What Is Addiction?
Addiction is described in the dictionary as a compulsive and repeated use of a substance despite the consequences. These are often referred to as "substance abuse", "chemical dependency," etc. However, we can become addicted to behaviors, sex, food, love, negative thinking, gambling, computers, and just about anything that keeps us from feeling or dealing with our "disease".
I have worked in the field of addiction for over 16 years as an addiction counselor, family therapist, consultant, and addiction interventionist. Prior to my getting sober, I was addicted to everything. As the drummer in Crosby, Stills, Nash and Young, I had it all. Fame and fortune. My name is Dallas, and I am a recovering addict.
The reason I refer to myself as recovering, is there is no cure for addiction, only a daily reprieve, based on my continued work in a 12 step program. Why do some of us become alcoholics and addicts while others appear somehow able to control their drinking and yes, even occasional drug use? Doctors and scientists are now saying what AA has said all along. That this is a disease that is genetic in nature, described as an allergy of the body coupled with an obsession of the mind.
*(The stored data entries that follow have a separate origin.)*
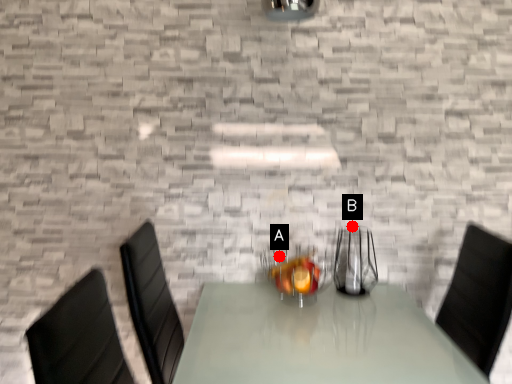
Question: Two points are circled on the image, labeled by A and B beside each circle. Which point is closer to the camera taking this photo?

Choices:
 (A) A is closer
 (B) B is closer

Answer: (B)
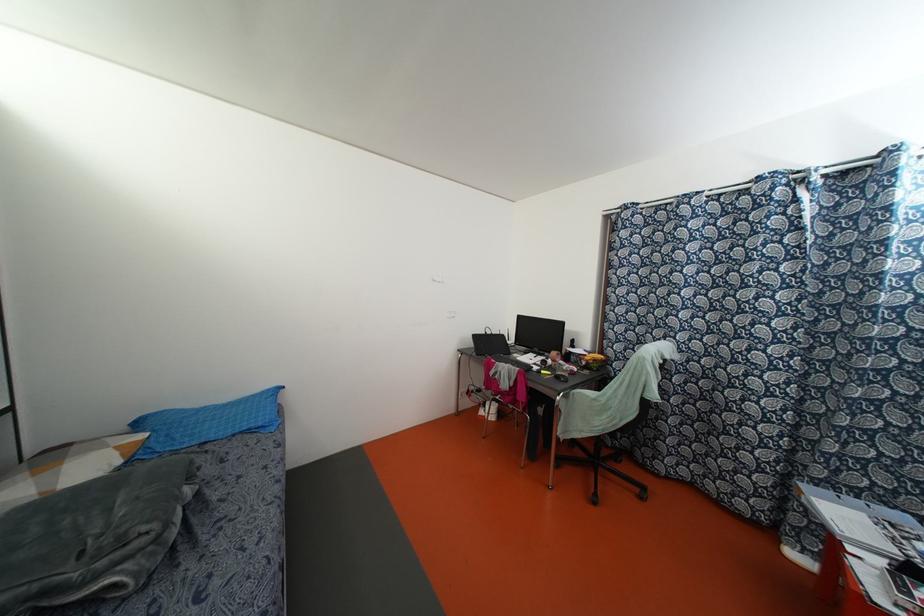
What do you see at coordinates (576, 394) in the screenshot? I see `the chair armrest` at bounding box center [576, 394].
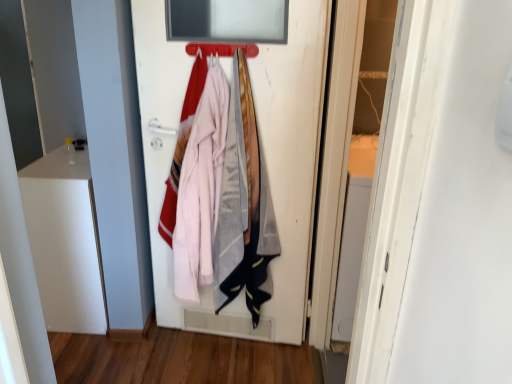
Question: Is white matte door at center taller or shorter than metallic silver hanger at upper center?

Choices:
 (A) tall
 (B) short

Answer: (A)

Question: In the image, is white matte door at center positioned in front of or behind metallic silver hanger at upper center?

Choices:
 (A) behind
 (B) front

Answer: (B)

Question: From a real-world perspective, is white matte door at center above or below metallic silver hanger at upper center?

Choices:
 (A) below
 (B) above

Answer: (A)

Question: Would you say metallic silver hanger at upper center is inside or outside white matte door at center?

Choices:
 (A) outside
 (B) inside

Answer: (A)

Question: Considering the positions of metallic silver hanger at upper center and white matte door at center in the image, is metallic silver hanger at upper center wider or thinner than white matte door at center?

Choices:
 (A) wide
 (B) thin

Answer: (A)

Question: Considering the relative positions of metallic silver hanger at upper center and white matte door at center in the image provided, is metallic silver hanger at upper center to the left or to the right of white matte door at center?

Choices:
 (A) right
 (B) left

Answer: (B)

Question: Is point (218, 49) positioned closer to the camera than point (161, 269)?

Choices:
 (A) farther
 (B) closer

Answer: (B)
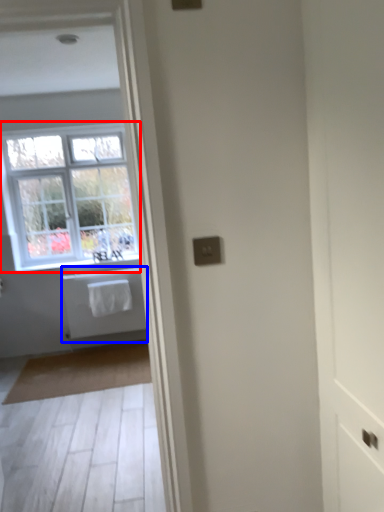
Question: Which point is closer to the camera, window (highlighted by a red box) or bath (highlighted by a blue box)?

Choices:
 (A) window
 (B) bath

Answer: (A)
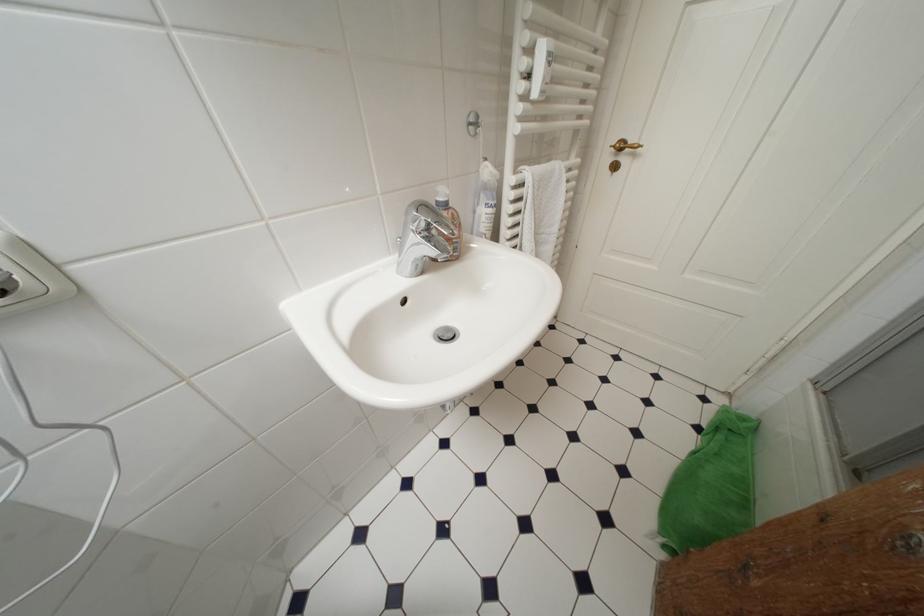
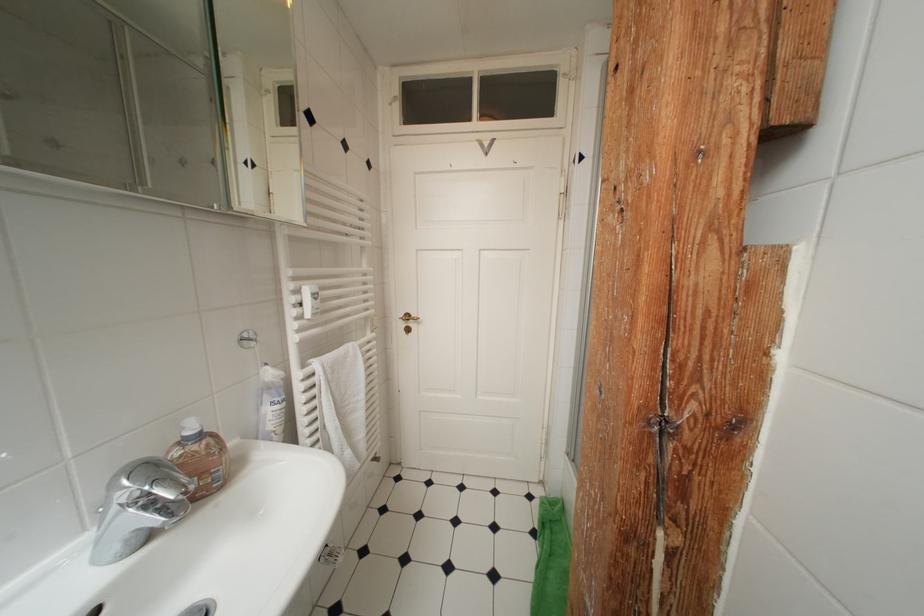
The point at (452, 216) is marked in the first image. Where is the corresponding point in the second image?

(201, 451)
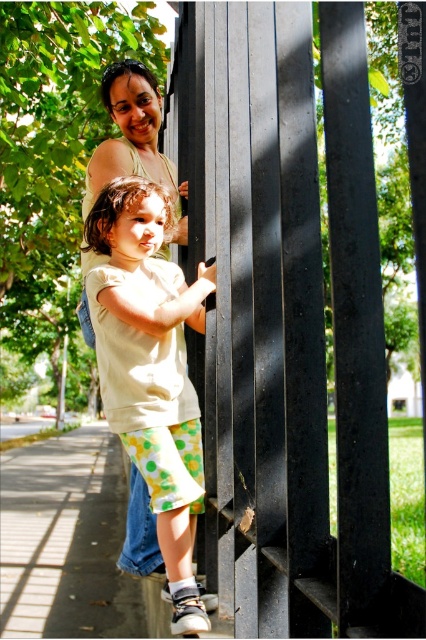
You are a photographer trying to capture a photo of the black matte fence at upper center and the matte green tank top at upper center. You want to ensure that both subjects are fully visible in the frame. Which object should you adjust your camera angle to prioritize if the fence is wider than the tank top?

The black matte fence at upper center is wider than the matte green tank top at upper center. To ensure both are fully visible, prioritize adjusting the camera angle to accommodate the wider black matte fence at upper center first.

You are a photographer trying to capture a candid shot of the woman and child. You notice the black matte fence at upper center and the matte green tank top at upper center in your viewfinder. Which object should you position to the left side of your frame to ensure the woman and child are centered?

You should position the black matte fence at upper center to the left side of your frame because it is already to the right of the matte green tank top at upper center, which is part of the woman. Centering the matte green tank top at upper center would place the woman and child in the center while moving the fence to the left.

You are a photographer trying to capture a photo of the gray asphalt pavement at lower left and the matte green tank top at upper center. Which object is located lower in the image?

The gray asphalt pavement at lower left is positioned under the matte green tank top at upper center, so the gray asphalt pavement at lower left is located lower in the image.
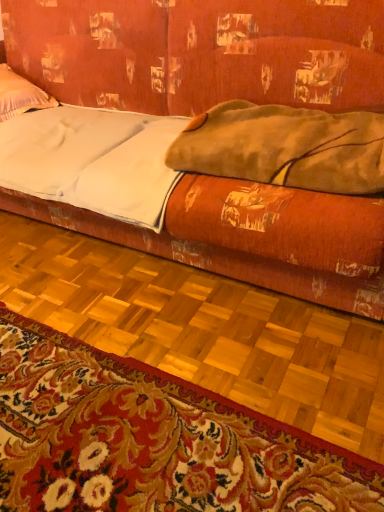
Question: Is fuzzy brown blanket at upper right inside velvet orange couch at center?

Choices:
 (A) no
 (B) yes

Answer: (B)

Question: Is velvet orange couch at center closer to camera compared to fuzzy brown blanket at upper right?

Choices:
 (A) yes
 (B) no

Answer: (A)

Question: Does velvet orange couch at center have a smaller size compared to fuzzy brown blanket at upper right?

Choices:
 (A) yes
 (B) no

Answer: (B)

Question: From a real-world perspective, is velvet orange couch at center under fuzzy brown blanket at upper right?

Choices:
 (A) yes
 (B) no

Answer: (A)

Question: From a real-world perspective, is velvet orange couch at center positioned over fuzzy brown blanket at upper right based on gravity?

Choices:
 (A) no
 (B) yes

Answer: (A)

Question: Does velvet orange couch at center appear on the right side of fuzzy brown blanket at upper right?

Choices:
 (A) no
 (B) yes

Answer: (A)

Question: Are carpeted mat at lower center and white soft pillow at upper left located far from each other?

Choices:
 (A) yes
 (B) no

Answer: (A)

Question: Is carpeted mat at lower center located outside white soft pillow at upper left?

Choices:
 (A) yes
 (B) no

Answer: (A)

Question: Is the position of carpeted mat at lower center less distant than that of white soft pillow at upper left?

Choices:
 (A) no
 (B) yes

Answer: (B)

Question: Is the surface of carpeted mat at lower center in direct contact with white soft pillow at upper left?

Choices:
 (A) yes
 (B) no

Answer: (B)

Question: Is white soft pillow at upper left at the back of carpeted mat at lower center?

Choices:
 (A) no
 (B) yes

Answer: (A)

Question: From the image's perspective, does carpeted mat at lower center appear higher than white soft pillow at upper left?

Choices:
 (A) yes
 (B) no

Answer: (B)

Question: Does white matte sheet at center lie behind white soft pillow at upper left?

Choices:
 (A) yes
 (B) no

Answer: (B)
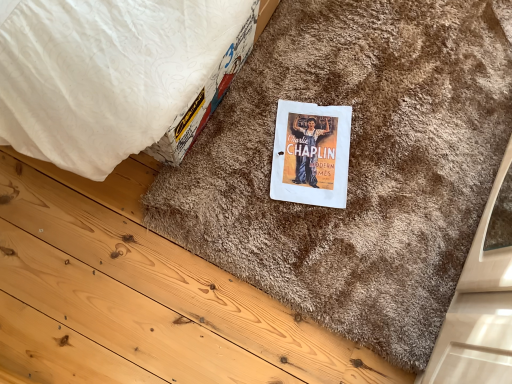
The height and width of the screenshot is (384, 512). I want to click on brown shaggy doormat at center, so click(355, 165).

This screenshot has height=384, width=512. What do you see at coordinates (355, 165) in the screenshot?
I see `brown shaggy doormat at center` at bounding box center [355, 165].

What do you see at coordinates (311, 154) in the screenshot? I see `white paper at center` at bounding box center [311, 154].

Where is `white paper at center`? This screenshot has height=384, width=512. white paper at center is located at coordinates (311, 154).

Locate an element on the screen. The height and width of the screenshot is (384, 512). brown shaggy doormat at center is located at coordinates (355, 165).

Considering the relative positions of brown shaggy doormat at center and white paper at center in the image provided, is brown shaggy doormat at center to the left or to the right of white paper at center?

brown shaggy doormat at center is to the right of white paper at center.

Does brown shaggy doormat at center lie behind white paper at center?

No, the depth of brown shaggy doormat at center is less than that of white paper at center.

Does point (371, 34) come behind point (290, 123)?

Yes, it is behind point (290, 123).

From the image's perspective, which is below, brown shaggy doormat at center or white paper at center?

white paper at center, from the image's perspective.

From a real-world perspective, which object stands above the other?

In real-world perspective, brown shaggy doormat at center is above.

Is brown shaggy doormat at center wider or thinner than white paper at center?

Considering their sizes, brown shaggy doormat at center looks broader than white paper at center.

Considering the sizes of objects brown shaggy doormat at center and white paper at center in the image provided, who is shorter, brown shaggy doormat at center or white paper at center?

white paper at center.

Is brown shaggy doormat at center bigger than white paper at center?

Indeed, brown shaggy doormat at center has a larger size compared to white paper at center.

Is brown shaggy doormat at center not inside white paper at center?

Yes, brown shaggy doormat at center is not within white paper at center.

Are brown shaggy doormat at center and white paper at center making contact?

brown shaggy doormat at center is not next to white paper at center, and they're not touching.

Is brown shaggy doormat at center looking in the opposite direction of white paper at center?

No, brown shaggy doormat at center is not facing away from white paper at center.

How many degrees apart are the facing directions of brown shaggy doormat at center and white paper at center?

The facing directions of brown shaggy doormat at center and white paper at center are 158 degrees apart.

At what (x,y) coordinates should I click in order to perform the action: click on doormat that appears above the white paper at center (from a real-world perspective). Please return your answer as a coordinate pair (x, y). The image size is (512, 384). Looking at the image, I should click on (355, 165).

Which is more to the right, white paper at center or brown shaggy doormat at center?

Positioned to the right is brown shaggy doormat at center.

Considering their positions, is white paper at center located in front of or behind brown shaggy doormat at center?

Clearly, white paper at center is behind brown shaggy doormat at center.

Considering the positions of point (341, 206) and point (296, 237), is point (341, 206) closer or farther from the camera than point (296, 237)?

Point (341, 206) is positioned farther from the camera compared to point (296, 237).

From the image's perspective, which one is positioned higher, white paper at center or brown shaggy doormat at center?

brown shaggy doormat at center appears higher in the image.

From a real-world perspective, who is located higher, white paper at center or brown shaggy doormat at center?

In real-world perspective, brown shaggy doormat at center is above.

Between white paper at center and brown shaggy doormat at center, which one has larger width?

brown shaggy doormat at center is wider.

Which of these two, white paper at center or brown shaggy doormat at center, stands shorter?

A: With less height is white paper at center.

Considering the relative sizes of white paper at center and brown shaggy doormat at center in the image provided, is white paper at center bigger than brown shaggy doormat at center?

No.

Is white paper at center situated inside brown shaggy doormat at center or outside?

The correct answer is: inside.

In the scene shown: Are white paper at center and brown shaggy doormat at center located far from each other?

No.

Is white paper at center oriented away from brown shaggy doormat at center?

Yes, white paper at center is facing away from brown shaggy doormat at center.

How many degrees apart are the facing directions of white paper at center and brown shaggy doormat at center?

They differ by 158 degrees in their facing directions.

At what (x,y) coordinates should I click in order to perform the action: click on doormat in front of the white paper at center. Please return your answer as a coordinate pair (x, y). Looking at the image, I should click on (355, 165).

Where is `doormat on the right of white paper at center`? doormat on the right of white paper at center is located at coordinates (355, 165).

I absolutely know this to be true.
I have worked with thousands of alcoholics, drug addicts and people addicted to one thing or another.
The stories are always the same. For some of us it takes life changing events to get us started drinking and using. For instance, my mother died when I was 12. My anger and rage was so profound that when my friend offered me a drink and a joint, well, I took to it like a duck to water. But, that is not why I became an alcoholic. To me drugs and alcohol seemed to some how complete me. That is to say, as far back as I can remember, I always felt somehow different and uncomfortable in my own skin, shy and somehow, "less than". I remember when I was about 4 or 5 years old my mother gave me something called paregoric for what doctors suspected, were stomach ulcers. Mom had to chase me around the house in order to get the spoon in my mouth and administer that foul tasting liquid down my throat. A few minutes later, I remember telling her, "Mom, I feel normal. Why don't I feel this way all the time?" She got this horrified look on her face and stopped giving me the magic elixir.
Then there are those of us who start out able to "take it, or leave it", until somewhere along the way, we cross this invisible line, only to find ourselves unable to stop. I now know that alcohol and drugs affect me differently than those who aren't, somehow, predisposed to this disease. I started to notice that every time I worked with a patient whose family appears to be devoid of addiction, I find out that the patient had been adopted, and in the biological family history, there is some kind of addiction.
My family history is peppered with alcoholism, and somewhere along the road, I crossed the "invisible line", and lost the ability to control my drinking and using. I was aware that drugs and alcohol were destroying my life, but was powerless to stop. It has been my experience that even the brightest and most successful of my clients who suffer from this disease, can not regain control of their using, once addicted.